** ASSIGNED TASK **
From the listing below, copy only the lines from the line that contains "nose: (550, 450)" to the line that contains "left elbow: (1132, 605)", counting those two lines as part of the copy.

(SUPPLIED ENTRIES begins)

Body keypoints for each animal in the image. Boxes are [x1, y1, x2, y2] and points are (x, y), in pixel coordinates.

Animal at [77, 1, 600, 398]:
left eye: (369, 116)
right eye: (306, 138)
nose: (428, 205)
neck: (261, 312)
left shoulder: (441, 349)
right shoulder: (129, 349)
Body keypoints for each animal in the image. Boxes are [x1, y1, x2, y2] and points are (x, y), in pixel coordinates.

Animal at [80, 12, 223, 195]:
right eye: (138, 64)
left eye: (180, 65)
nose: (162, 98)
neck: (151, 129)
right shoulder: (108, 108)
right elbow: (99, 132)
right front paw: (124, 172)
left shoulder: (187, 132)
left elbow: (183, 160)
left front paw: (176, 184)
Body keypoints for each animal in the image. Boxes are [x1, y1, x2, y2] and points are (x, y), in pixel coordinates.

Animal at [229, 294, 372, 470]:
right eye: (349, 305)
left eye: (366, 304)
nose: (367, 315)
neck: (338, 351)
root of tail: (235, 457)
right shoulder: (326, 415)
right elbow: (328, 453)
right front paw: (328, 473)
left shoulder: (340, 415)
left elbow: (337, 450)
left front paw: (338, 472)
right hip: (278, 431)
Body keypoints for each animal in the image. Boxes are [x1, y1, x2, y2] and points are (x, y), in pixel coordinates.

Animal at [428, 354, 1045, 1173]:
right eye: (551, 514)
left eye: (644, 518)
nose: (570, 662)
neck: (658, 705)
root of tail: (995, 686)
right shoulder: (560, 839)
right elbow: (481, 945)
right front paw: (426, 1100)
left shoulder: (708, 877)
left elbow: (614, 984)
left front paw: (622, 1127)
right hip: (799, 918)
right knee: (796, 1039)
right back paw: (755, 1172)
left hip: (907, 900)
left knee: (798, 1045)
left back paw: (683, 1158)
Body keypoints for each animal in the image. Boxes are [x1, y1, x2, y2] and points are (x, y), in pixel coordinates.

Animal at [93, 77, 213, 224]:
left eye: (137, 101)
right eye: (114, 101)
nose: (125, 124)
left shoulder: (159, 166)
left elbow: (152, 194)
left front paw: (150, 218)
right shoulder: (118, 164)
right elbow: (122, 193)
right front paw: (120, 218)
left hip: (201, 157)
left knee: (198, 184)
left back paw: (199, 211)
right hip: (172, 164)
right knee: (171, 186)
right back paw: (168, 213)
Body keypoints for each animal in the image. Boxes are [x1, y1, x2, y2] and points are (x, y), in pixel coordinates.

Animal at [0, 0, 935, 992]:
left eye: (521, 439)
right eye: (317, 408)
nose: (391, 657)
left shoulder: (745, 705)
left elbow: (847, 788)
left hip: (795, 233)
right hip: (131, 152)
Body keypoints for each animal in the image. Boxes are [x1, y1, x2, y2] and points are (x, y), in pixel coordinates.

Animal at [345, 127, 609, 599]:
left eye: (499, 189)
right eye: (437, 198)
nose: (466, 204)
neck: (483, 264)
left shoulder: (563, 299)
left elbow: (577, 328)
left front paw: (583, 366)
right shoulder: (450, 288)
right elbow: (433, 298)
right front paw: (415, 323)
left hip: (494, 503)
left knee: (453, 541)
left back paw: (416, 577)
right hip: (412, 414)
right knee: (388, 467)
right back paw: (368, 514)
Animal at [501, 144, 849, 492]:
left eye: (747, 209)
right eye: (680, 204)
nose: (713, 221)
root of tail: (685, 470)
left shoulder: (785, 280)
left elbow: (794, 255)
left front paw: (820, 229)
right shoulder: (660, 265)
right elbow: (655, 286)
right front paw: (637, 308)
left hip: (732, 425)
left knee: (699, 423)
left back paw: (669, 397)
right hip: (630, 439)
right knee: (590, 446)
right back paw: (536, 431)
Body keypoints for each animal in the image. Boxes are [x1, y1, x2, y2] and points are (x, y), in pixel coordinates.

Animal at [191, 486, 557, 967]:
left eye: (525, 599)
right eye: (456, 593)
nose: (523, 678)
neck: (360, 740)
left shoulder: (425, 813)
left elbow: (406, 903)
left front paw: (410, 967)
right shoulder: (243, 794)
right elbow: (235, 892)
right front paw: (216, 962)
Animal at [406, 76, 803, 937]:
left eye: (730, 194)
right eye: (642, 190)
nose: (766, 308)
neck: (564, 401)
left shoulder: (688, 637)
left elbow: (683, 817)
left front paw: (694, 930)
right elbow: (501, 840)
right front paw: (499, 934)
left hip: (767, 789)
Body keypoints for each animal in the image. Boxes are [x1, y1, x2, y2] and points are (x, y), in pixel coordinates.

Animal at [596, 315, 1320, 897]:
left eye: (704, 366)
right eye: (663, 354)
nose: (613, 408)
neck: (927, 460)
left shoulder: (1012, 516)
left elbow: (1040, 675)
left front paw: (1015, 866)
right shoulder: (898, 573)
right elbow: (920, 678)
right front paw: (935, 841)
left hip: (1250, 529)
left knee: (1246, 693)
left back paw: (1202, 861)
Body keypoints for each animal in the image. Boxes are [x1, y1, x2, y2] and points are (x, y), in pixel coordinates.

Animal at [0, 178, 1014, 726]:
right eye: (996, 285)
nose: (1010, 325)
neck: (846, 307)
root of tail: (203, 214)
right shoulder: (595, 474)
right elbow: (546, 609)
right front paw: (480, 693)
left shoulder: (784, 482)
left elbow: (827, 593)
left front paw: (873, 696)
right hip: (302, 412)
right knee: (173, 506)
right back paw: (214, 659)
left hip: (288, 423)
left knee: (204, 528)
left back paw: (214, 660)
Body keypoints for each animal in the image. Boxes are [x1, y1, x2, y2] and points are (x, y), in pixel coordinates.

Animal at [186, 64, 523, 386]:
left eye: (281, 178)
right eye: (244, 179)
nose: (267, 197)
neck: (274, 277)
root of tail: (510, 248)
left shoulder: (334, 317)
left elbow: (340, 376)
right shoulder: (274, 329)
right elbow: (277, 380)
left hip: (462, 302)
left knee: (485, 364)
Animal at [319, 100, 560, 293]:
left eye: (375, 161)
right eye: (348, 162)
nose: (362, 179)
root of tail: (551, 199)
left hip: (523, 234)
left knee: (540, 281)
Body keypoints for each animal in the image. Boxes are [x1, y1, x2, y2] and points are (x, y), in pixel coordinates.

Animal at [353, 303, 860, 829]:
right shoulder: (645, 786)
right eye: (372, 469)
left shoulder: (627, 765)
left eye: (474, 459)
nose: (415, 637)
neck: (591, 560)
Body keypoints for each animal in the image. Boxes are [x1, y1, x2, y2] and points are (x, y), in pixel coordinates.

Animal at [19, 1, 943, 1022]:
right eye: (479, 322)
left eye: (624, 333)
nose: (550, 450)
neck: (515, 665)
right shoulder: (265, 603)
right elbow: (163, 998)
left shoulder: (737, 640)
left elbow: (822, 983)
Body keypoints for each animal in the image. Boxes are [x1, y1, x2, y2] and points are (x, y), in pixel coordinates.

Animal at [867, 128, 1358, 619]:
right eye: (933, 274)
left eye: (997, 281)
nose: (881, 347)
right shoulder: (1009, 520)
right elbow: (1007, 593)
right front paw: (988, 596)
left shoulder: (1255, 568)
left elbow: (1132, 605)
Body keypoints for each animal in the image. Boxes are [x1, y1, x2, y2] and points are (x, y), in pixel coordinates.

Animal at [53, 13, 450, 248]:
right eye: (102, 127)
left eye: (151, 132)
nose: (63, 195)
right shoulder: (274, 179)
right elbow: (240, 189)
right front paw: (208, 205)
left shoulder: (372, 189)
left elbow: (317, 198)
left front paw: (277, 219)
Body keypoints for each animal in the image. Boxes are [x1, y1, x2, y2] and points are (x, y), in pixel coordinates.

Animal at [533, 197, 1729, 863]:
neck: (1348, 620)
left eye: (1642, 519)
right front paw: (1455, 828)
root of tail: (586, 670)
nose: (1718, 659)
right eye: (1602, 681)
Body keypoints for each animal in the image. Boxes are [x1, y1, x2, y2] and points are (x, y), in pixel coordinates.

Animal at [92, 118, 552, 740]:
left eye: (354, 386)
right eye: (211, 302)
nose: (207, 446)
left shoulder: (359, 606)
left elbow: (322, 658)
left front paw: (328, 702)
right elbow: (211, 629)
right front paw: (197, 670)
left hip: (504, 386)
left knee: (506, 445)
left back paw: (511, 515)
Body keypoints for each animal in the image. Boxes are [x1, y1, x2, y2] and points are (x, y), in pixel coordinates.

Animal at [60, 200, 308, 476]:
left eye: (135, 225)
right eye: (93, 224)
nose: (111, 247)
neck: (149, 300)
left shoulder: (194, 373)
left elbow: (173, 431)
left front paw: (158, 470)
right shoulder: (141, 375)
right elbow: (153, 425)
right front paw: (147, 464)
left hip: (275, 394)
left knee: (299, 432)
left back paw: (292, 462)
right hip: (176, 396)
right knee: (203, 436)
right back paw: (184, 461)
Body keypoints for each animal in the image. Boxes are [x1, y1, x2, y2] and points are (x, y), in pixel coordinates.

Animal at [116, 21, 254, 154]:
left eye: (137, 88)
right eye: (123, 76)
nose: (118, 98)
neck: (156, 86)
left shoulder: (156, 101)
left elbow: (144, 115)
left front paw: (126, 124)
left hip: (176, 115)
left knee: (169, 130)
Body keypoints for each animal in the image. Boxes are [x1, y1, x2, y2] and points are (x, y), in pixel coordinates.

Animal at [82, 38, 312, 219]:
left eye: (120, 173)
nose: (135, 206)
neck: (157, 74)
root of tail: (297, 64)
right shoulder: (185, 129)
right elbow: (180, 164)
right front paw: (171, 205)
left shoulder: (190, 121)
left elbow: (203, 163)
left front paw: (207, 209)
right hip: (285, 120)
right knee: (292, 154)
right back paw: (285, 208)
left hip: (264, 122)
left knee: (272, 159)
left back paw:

(SUPPLIED ENTRIES ends)

** TASK RESPONSE **
nose: (550, 450)
neck: (515, 665)
right shoulder: (265, 603)
right elbow: (163, 998)
left shoulder: (737, 640)
left elbow: (822, 983)
Body keypoints for each animal in the image. Boxes are [x1, y1, x2, y2] and points are (x, y), in pixel coordinates.

Animal at [867, 128, 1358, 619]:
right eye: (933, 274)
left eye: (997, 281)
nose: (881, 347)
right shoulder: (1009, 520)
right elbow: (1007, 593)
right front paw: (988, 596)
left shoulder: (1255, 568)
left elbow: (1132, 605)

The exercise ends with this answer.